Tausende Tonnen Mikroplastik durch Reifenabrieb: Von der Straße in unsere Lungen

15. September 2021 | Chemie, Umweltgifte

Mikroplastik kann die Zellen von Menschen schädigen. Studien zeigen: Mehr als 100.000 Tonnen davon entstehen jährlich durch den Reifenabrieb von Autos.

Mikroplastik: Ein großer Teil entsteht durch Reifenabrieb Nur eine echte Mobilitätswende und weniger Autos sind eine Lösung.  (ratfink1973 / pixabay)

Die Autos auf der IAA werden immer länger, breiter und schwerer. Da hilft auch das Greenwashing der Industrie nicht: Autos verursachen erhebliche Schäden für Mensch und Umwelt. Doch nicht alle Gefahren sind uns jederzeit bewusst. So ist es auch mit einem bislang unterschätzten Problem: Mikroplastik durch Reifenabrieb.

Der Abrieb von Autoreifen ist mit Abstand die größte Quelle für Plastikeinträge in die Umwelt: Studien gehen von etwa 100.000 bis über 140.000 Tonnen aus, die jedes Jahr in Deutschland abgefahren werden. Die Fachexpert*innen sind sich dabei einig, dass Reifenabrieb die größte derartige Einzelquelle für Kunststoffe in der Umwelt ist. 

Mikroplastik schadet dem Menschen erheblich

Erst seit kurzem ist bekannt: Mikroplastik kann nun doch entgegen vorheriger Annahmen – die Zellmembranen von Menschen und Tieren direkt schädigen. Es ist mittlerweile überall sowohl in der Umwelt als auch in unseren Körpern zu finden und wirkt wie ein Magnet auf Umweltgifte, zieht also Schadstoffe geradezu magisch an. Kinder kommen mittlerweile vorbelastet auf die Welt.

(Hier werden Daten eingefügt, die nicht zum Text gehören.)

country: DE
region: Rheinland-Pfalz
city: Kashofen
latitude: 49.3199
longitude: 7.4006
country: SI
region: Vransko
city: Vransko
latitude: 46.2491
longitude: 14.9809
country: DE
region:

Die sogenannten "Nicht-Abgas-Emissionen" wie Feinstaub, also auch Mikroplastik, werden und müssen deshalb stärker in den Fokus rücken. Sie entstehen durch den Abrieb von Bremsen und Reifen. Diese Verschmutzung kann 1000 Mal schädlicher sein, als die Emissionen aus dem Auspuff  – und das bereits bei guten Bedingungen (optimaler Reifendruck und Straßenbelag). Unter ungünstigeren Umständen könnte der Faktor sogar noch höher liegen.

Der Straßenverkehr ist für schätzungsweise ein Viertel der Feinstaubbelastung in städtischen Gebieten verantwortlich. Auch wenn kleine, leichte E-Fahrzeuge etwa 10 Prozent weniger Feinstaub als Verbrenner emittieren, können große und schwerere Fahrzeuge immerhin bis zu acht Prozent mehr Feinstaub ("PM2,5") emittieren. . Dieser kann tief in die Lunge eindringen. Der Trend zu größeren und schwereren Wägen (SUVs) ist daher mit Sorge zu betrachten und wird zu mehr Mikroplastik in unseren Lungen führen.

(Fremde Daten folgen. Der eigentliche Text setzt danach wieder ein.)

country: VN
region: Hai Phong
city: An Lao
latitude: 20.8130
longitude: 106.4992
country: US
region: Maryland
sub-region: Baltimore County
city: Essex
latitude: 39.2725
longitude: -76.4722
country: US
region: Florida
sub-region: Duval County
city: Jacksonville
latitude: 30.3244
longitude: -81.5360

Was tun, um die Schäden zu verringern?

Ein Forschungsteam der TU hat herausgefunden, dass der Reifenabrieb insbesondere in Kurven und an Ampeln liegt. Mit Straßenkehrmaschinen und dezentralen Filteranlagen könnte er dort gezielt reduziert werden. Zudem haben Fahrverhalten und Geschwindigkeit Einfluss auf die Abriebmengen: Dies spricht unter anderem für ein Tempolimit. Dennoch bleibt auch bei Umsetzung solcher Maßnahmen immer noch eine Menge Reifenabrieb in der Umwelt.

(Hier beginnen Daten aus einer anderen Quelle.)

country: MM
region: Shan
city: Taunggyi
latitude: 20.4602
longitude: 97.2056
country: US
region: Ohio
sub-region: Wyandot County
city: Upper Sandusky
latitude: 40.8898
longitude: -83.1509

Mobilitätswende statt Elektro-Illusionen

Der Hunger nach Naturkautschuk für Reifen steigt und die negativen Folgen für die Anbauländer in Südostasien sind dabei schwerwiegend: Landraub, Entwaldung und schlechte Löhne. Die vorhandenen Reifen- und Fahrzeugmengen sind daher nicht zukunftsfähig, auch nicht mit Reifen aus Naturkautschuk, weiteren Reinigungsmaßnahmen am Straßenrand oder mehr Elektrofahrzeugen. Nicht zu vergessen, dass Feinstaubbelastungen auch eine Frage der sozialen Gerechtigkeit sind: Sozial Schwächere leben häufiger an stark befahrenen Straßen und sind somit dem Feinstaub und möglichen Folgekrankheiten stärker ausgesetzt als wohlhabendere Menschen.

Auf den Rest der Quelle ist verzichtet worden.